Neurath diría que esta multiplicación de mundos es fatua metafísica, al tiempo que gritaba "¡Metafísica!", "¡Metafísica!" (y más tarde, para cuidar su voz, sólo "¡M!") en los encuentros de los jueves por la tarde del Círculo de Viena. Es metafísico para Neurath porque esto no tiene lugar alguno dentro de una representación honesta, empírica y científica de la filosofía de la ciencia como algo que los seres humanos (o algunos de ellos) hacen en nuestro plano terrenal. La filosofía de la ciencia debe ser concebida como un conjunto de prácticas, valores, metas y terminologías que son escogidas, utilizadas y (con un poco de suerte) mejoradas por los individuos conforme a sus indagaciones intelectuales.
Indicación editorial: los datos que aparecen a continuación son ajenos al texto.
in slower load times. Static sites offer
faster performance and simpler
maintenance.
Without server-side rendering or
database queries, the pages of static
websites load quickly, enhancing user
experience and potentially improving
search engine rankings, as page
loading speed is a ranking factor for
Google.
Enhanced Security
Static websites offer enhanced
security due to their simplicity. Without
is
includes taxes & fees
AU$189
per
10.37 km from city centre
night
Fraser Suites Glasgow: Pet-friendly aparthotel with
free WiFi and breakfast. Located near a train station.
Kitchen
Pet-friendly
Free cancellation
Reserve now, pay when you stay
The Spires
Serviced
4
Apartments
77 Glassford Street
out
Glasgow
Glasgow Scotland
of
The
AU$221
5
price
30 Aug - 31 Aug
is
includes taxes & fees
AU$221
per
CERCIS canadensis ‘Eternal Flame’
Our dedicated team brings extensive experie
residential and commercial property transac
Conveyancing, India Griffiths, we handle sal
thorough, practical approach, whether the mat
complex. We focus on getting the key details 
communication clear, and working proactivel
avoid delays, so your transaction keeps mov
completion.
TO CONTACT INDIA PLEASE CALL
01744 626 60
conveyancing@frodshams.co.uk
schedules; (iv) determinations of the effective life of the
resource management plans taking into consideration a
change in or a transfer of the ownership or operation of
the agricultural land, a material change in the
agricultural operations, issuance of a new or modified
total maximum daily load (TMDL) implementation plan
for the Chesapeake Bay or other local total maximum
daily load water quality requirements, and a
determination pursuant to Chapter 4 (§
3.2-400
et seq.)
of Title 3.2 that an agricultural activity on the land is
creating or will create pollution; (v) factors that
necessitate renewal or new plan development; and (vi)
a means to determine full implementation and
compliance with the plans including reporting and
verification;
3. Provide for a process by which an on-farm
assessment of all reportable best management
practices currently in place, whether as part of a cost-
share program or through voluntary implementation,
Esas prácticas son enseñadas a otros y modificadas por el debate, así como también por presiones sociales o históricas, que muchas veces no son detectadas. Todos esos procesos y los agentes que los sustentan existen en el mismo plano terrenal, junto a la cultura, la sociedad y la política. [...]

Muchas de las elecciones que realizaran los empiristas lógicos de la primera generación y sus estudiantes fueron hechas a la par de presiones intelectuales, institucionales y personales que surgieron directamente de la Guerra Fría y del macartismo. Esto explicará tanto cómo la filosofía de la ciencia fue radicalmente modificada y despolitizada por estas presiones como por qué esta tesis no debe parecer menos plausible que el hecho mejor conocido de que la producción de una película de Hollywood también se vio alterada por acción del macartismo. No hay ni un Idea celestial del entretenimiento que controla la historia del cine ni un dominio eterno y objetivo de búsquedas y valores intelectuales que se enseñoree en torno a la filosofía de la ciencia.